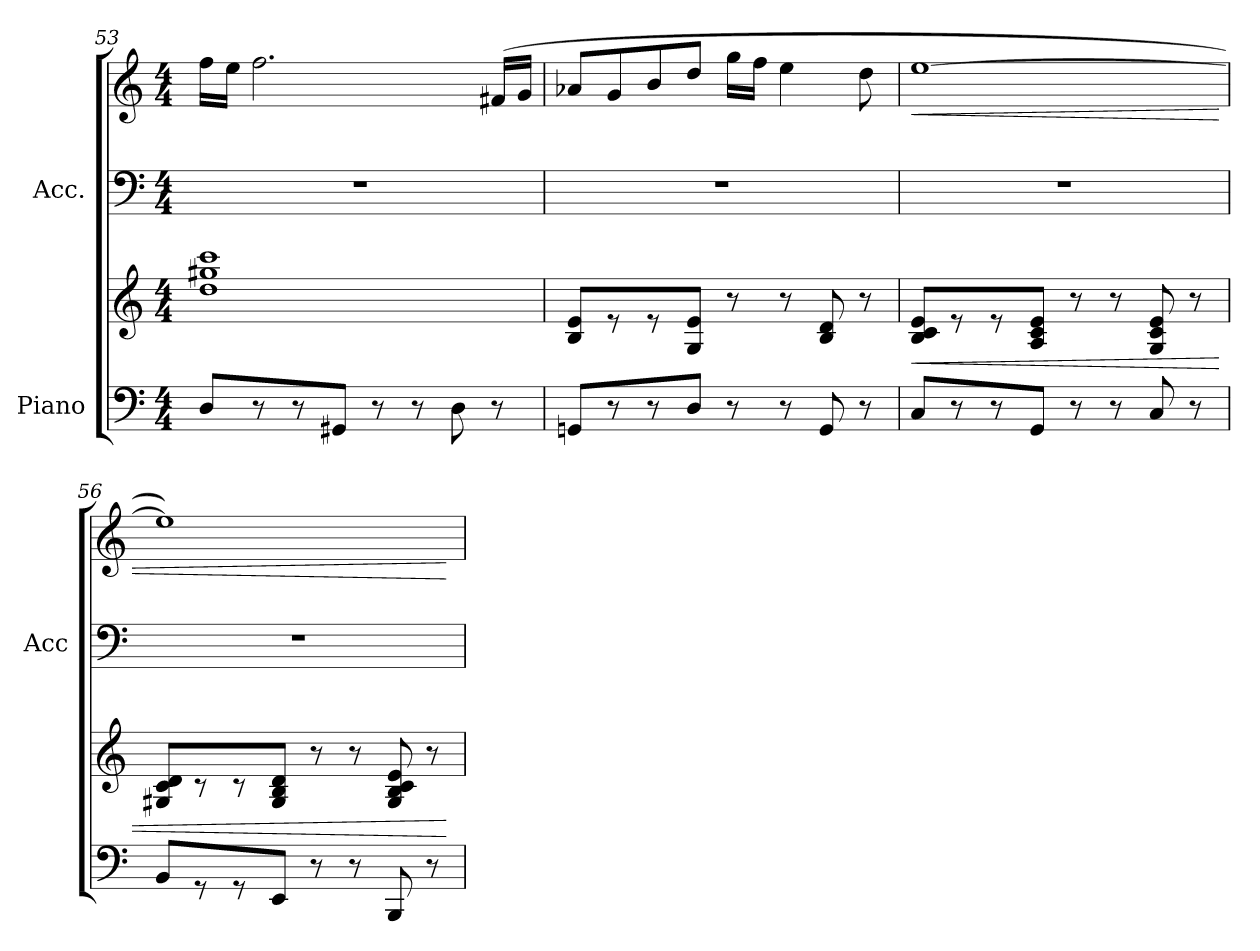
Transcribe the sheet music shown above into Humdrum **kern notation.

**kern	**kern	**dynam	**kern	**kern	**dynam
*part2	*part2	*part2	*part1	*part1	*part1
*staff4	*staff3	*staff3/4	*staff2	*staff1	*staff1/2
*I"Piano	*	*	*I"Acc.	*	*
*	*	*	*I'Acc	*	*
!!LO:LB:g=z
*clefF4	*clefG2	*	*clefF4	*clefG2	*
*k[]	*k[]	*	*k[]	*k[]	*
*M4/4	*M4/4	*	*M4/4	*M4/4	*
=53	=53	=53	=53	=53	=53
8D/L	1dd 1gg#X 1ccc	.	1r	16ff\LL	.
.	.	.	.	16ee\JJ	.
8r	.	.	.	2.ff\	.
8r	.	.	.	.	.
8GG#X/J	.	.	.	.	.
8r	.	.	.	.	.
8r	.	.	.	.	.
8D\	.	.	.	.	.
8r	.	.	.	(>16f#X/LL	.
.	.	.	.	16g/JJ	.
=54	=54	=54	=54	=54	=54
8GGn/L	8B/ 8e/L	.	1r	8a-X/L	.
8r	8r	.	.	8g/	.
8r	8r	.	.	8b/	.
8D/J	8G/ 8e/J	.	.	8dd/J	.
8r	8r	.	.	16gg\LL	.
.	.	.	.	16ff\JJ	.
8r	8r	.	.	4ee\	.
8GG/	8B/ 8d/	.	.	.	.
8r	8r	.	.	8dd\	.
=55	=55	=55	=55	=55	=55
!	!	!LO:HP:b	!	!	!LO:HP:b
8C/L	8B/ 8c/ 8e/L	<	1r	[1ee	<
8r	8r	.	.	.	.
8r	8r	.	.	.	.
8GG/J	8A/ 8c/ 8e/J	.	.	.	.
8r	8r	.	.	.	.
8r	8r	.	.	.	.
8C/	8G/ 8c/ 8e/	.	.	.	.
8r	8r	.	.	.	.
=56	=56	=56	=56	=56	=56
8BB/L	8G#X/ 8c/ 8d/L	.	1r	1ee])	.
8r	8r	.	.	.	.
8r	8r	.	.	.	.
8EE/J	8G#/ 8B/ 8d/J	.	.	.	.
8r	8r	.	.	.	.
8r	8r	.	.	.	.
8BBB/	8G#/ 8B/ 8c/ 8e/	.	.	.	.
8r	8r	.	.	.	.
.	.	[	.	.	[
=	=	=	=	=	=
*-	*-	*-	*-	*-	*-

★ ★ ★ ★ ★

§ **WHAT THE TASK ASKS**
Copy out the entries above with "sheet music" changed to "score" and everything else kept the same, leaving out the pictures.

§ **SOLVED PROBLEM**
Transcribe the score shown above into Humdrum **kern notation.

**kern	**kern	**dynam	**kern	**kern	**dynam
*part2	*part2	*part2	*part1	*part1	*part1
*staff4	*staff3	*staff3/4	*staff2	*staff1	*staff1/2
*I"Piano	*	*	*I"Acc.	*	*
*	*	*	*I'Acc	*	*
!!LO:LB:g=z
*clefF4	*clefG2	*	*clefF4	*clefG2	*
*k[]	*k[]	*	*k[]	*k[]	*
*M4/4	*M4/4	*	*M4/4	*M4/4	*
=53	=53	=53	=53	=53	=53
8D/L	1dd 1gg#X 1ccc	.	1r	16ff\LL	.
.	.	.	.	16ee\JJ	.
8r	.	.	.	2.ff\	.
8r	.	.	.	.	.
8GG#X/J	.	.	.	.	.
8r	.	.	.	.	.
8r	.	.	.	.	.
8D\	.	.	.	.	.
8r	.	.	.	(>16f#X/LL	.
.	.	.	.	16g/JJ	.
=54	=54	=54	=54	=54	=54
8GGn/L	8B/ 8e/L	.	1r	8a-X/L	.
8r	8r	.	.	8g/	.
8r	8r	.	.	8b/	.
8D/J	8G/ 8e/J	.	.	8dd/J	.
8r	8r	.	.	16gg\LL	.
.	.	.	.	16ff\JJ	.
8r	8r	.	.	4ee\	.
8GG/	8B/ 8d/	.	.	.	.
8r	8r	.	.	8dd\	.
=55	=55	=55	=55	=55	=55
!	!	!LO:HP:b	!	!	!LO:HP:b
8C/L	8B/ 8c/ 8e/L	<	1r	[1ee	<
8r	8r	.	.	.	.
8r	8r	.	.	.	.
8GG/J	8A/ 8c/ 8e/J	.	.	.	.
8r	8r	.	.	.	.
8r	8r	.	.	.	.
8C/	8G/ 8c/ 8e/	.	.	.	.
8r	8r	.	.	.	.
=56	=56	=56	=56	=56	=56
8BB/L	8G#X/ 8c/ 8d/L	.	1r	1ee])	.
8r	8r	.	.	.	.
8r	8r	.	.	.	.
8EE/J	8G#/ 8B/ 8d/J	.	.	.	.
8r	8r	.	.	.	.
8r	8r	.	.	.	.
8BBB/	8G#/ 8B/ 8c/ 8e/	.	.	.	.
8r	8r	.	.	.	.
.	.	[	.	.	[
=	=	=	=	=	=
*-	*-	*-	*-	*-	*-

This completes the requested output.